» Short problem
Repeat every line of the material below word for word, leaving out the pictures.

[begin Stored rows]

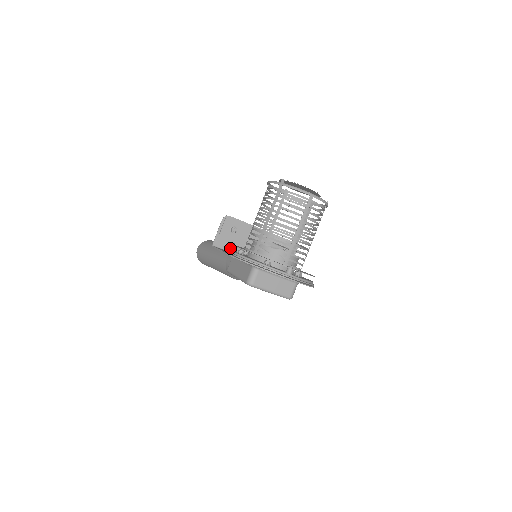
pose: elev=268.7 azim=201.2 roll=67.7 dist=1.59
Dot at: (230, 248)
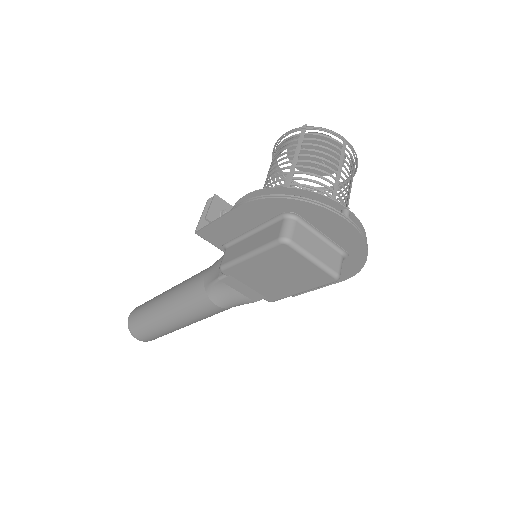
Dot at: occluded
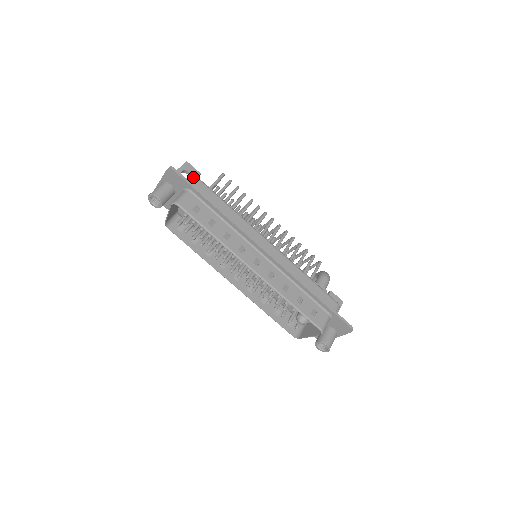
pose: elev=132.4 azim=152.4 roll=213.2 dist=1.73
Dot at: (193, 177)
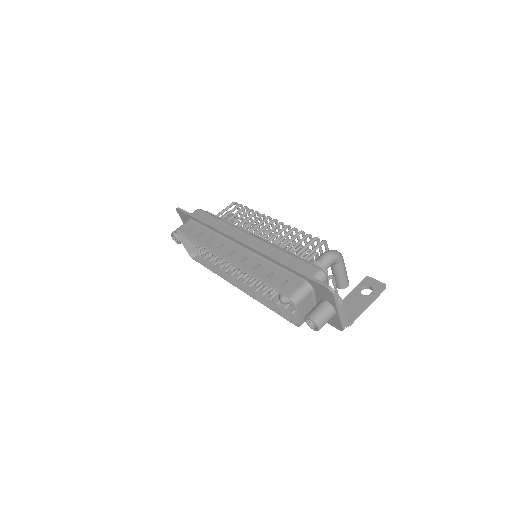
Dot at: occluded
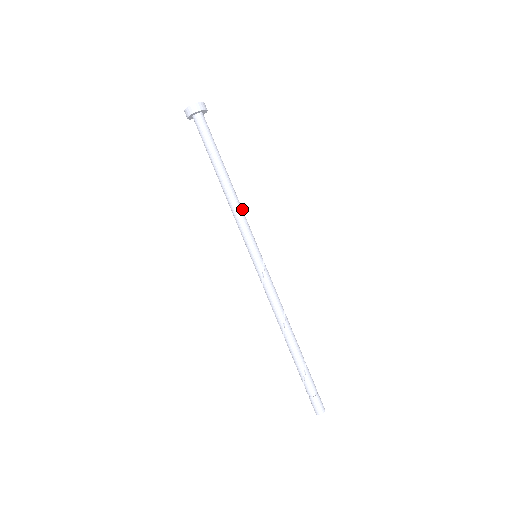
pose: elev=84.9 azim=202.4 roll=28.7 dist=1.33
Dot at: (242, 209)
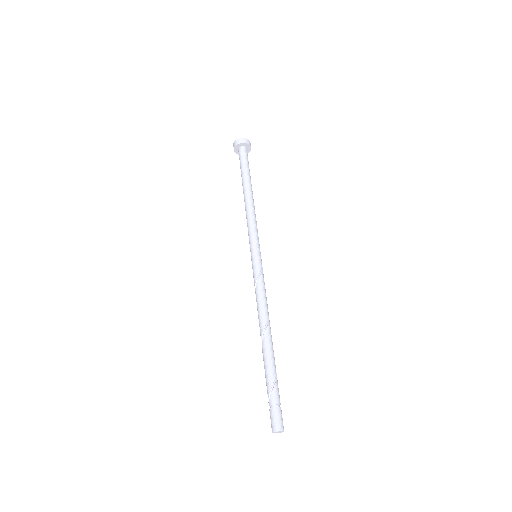
Dot at: occluded
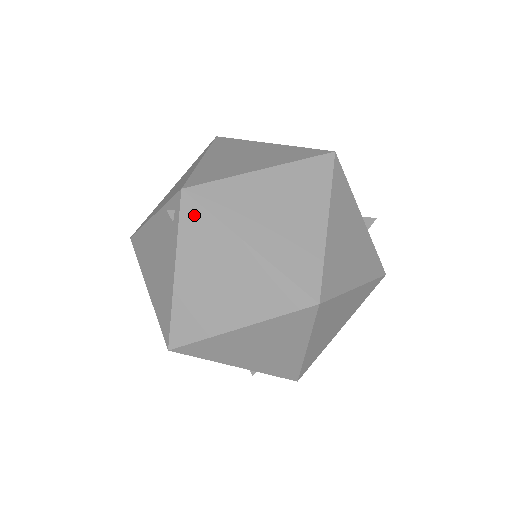
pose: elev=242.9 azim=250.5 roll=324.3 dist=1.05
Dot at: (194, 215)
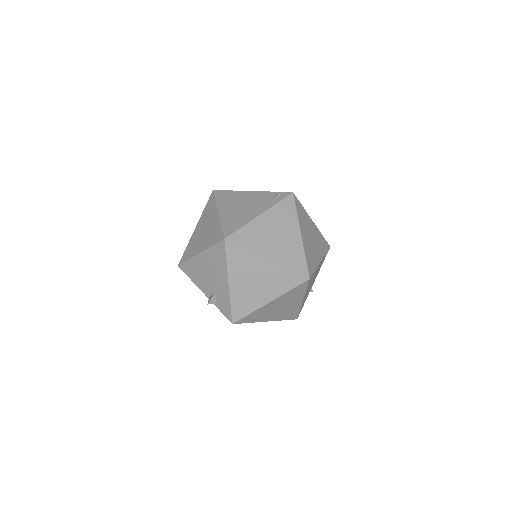
Dot at: (289, 204)
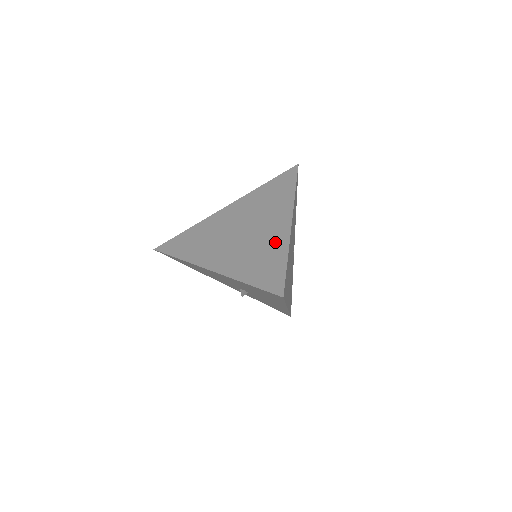
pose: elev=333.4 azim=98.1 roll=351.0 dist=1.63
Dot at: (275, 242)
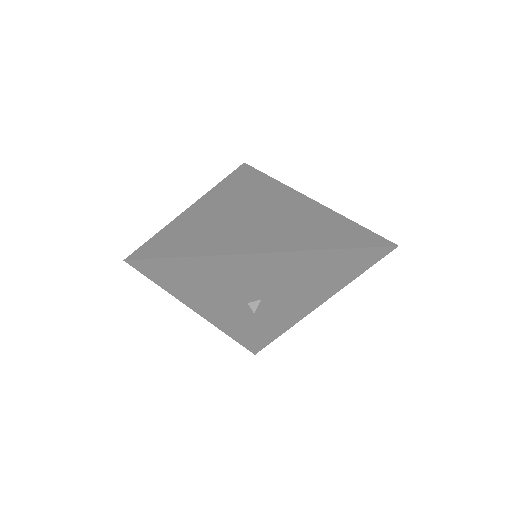
Dot at: (316, 213)
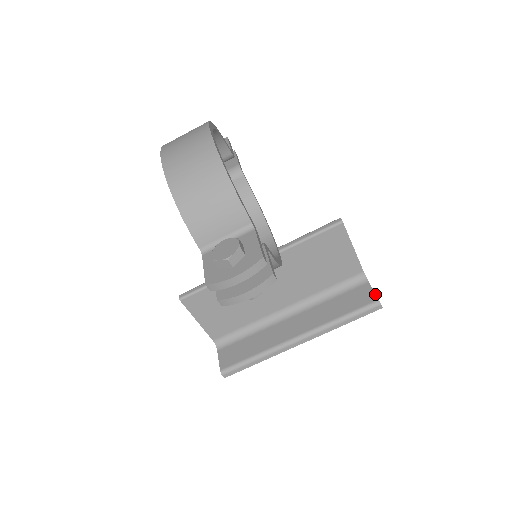
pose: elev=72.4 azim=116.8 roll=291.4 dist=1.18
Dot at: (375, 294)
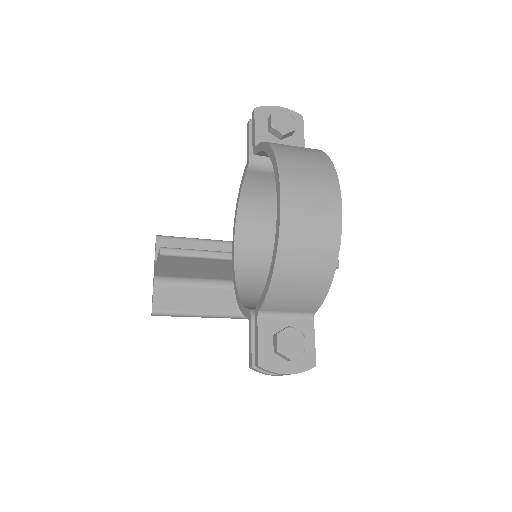
Dot at: occluded
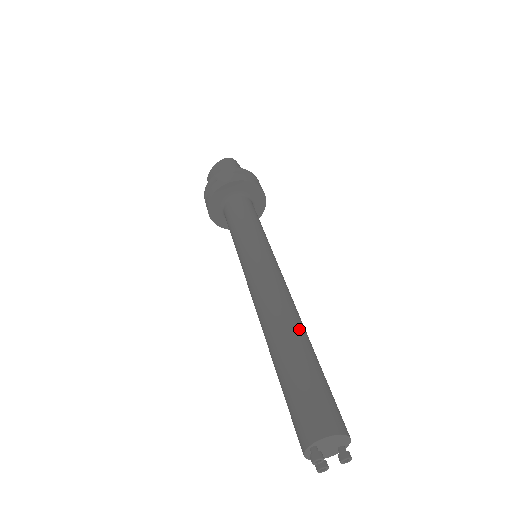
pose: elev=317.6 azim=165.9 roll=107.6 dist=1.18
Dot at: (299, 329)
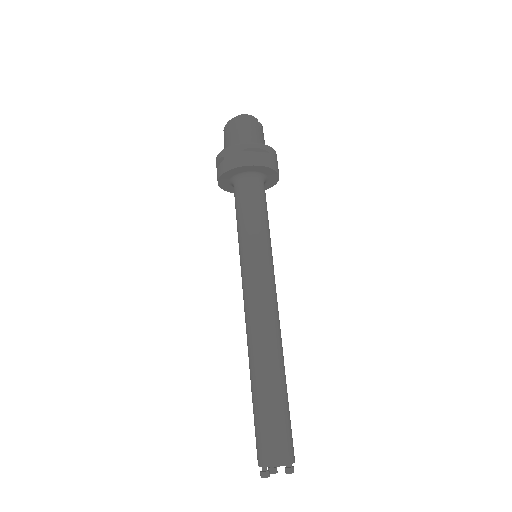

[end Stored rows]

» Problem solution
pose: elev=268.7 azim=201.2 roll=67.7 dist=1.59
Dot at: (230, 248)
Dot at: occluded
pose: elev=132.4 azim=152.4 roll=213.2 dist=1.73
Dot at: (193, 177)
Dot at: occluded
pose: elev=84.9 azim=202.4 roll=28.7 dist=1.33
Dot at: (242, 209)
Dot at: occluded
pose: elev=242.9 azim=250.5 roll=324.3 dist=1.05
Dot at: (194, 215)
Dot at: (289, 204)
pose: elev=333.4 azim=98.1 roll=351.0 dist=1.63
Dot at: (275, 242)
Dot at: (316, 213)
pose: elev=72.4 azim=116.8 roll=291.4 dist=1.18
Dot at: (375, 294)
Dot at: occluded
pose: elev=317.6 azim=165.9 roll=107.6 dist=1.18
Dot at: (299, 329)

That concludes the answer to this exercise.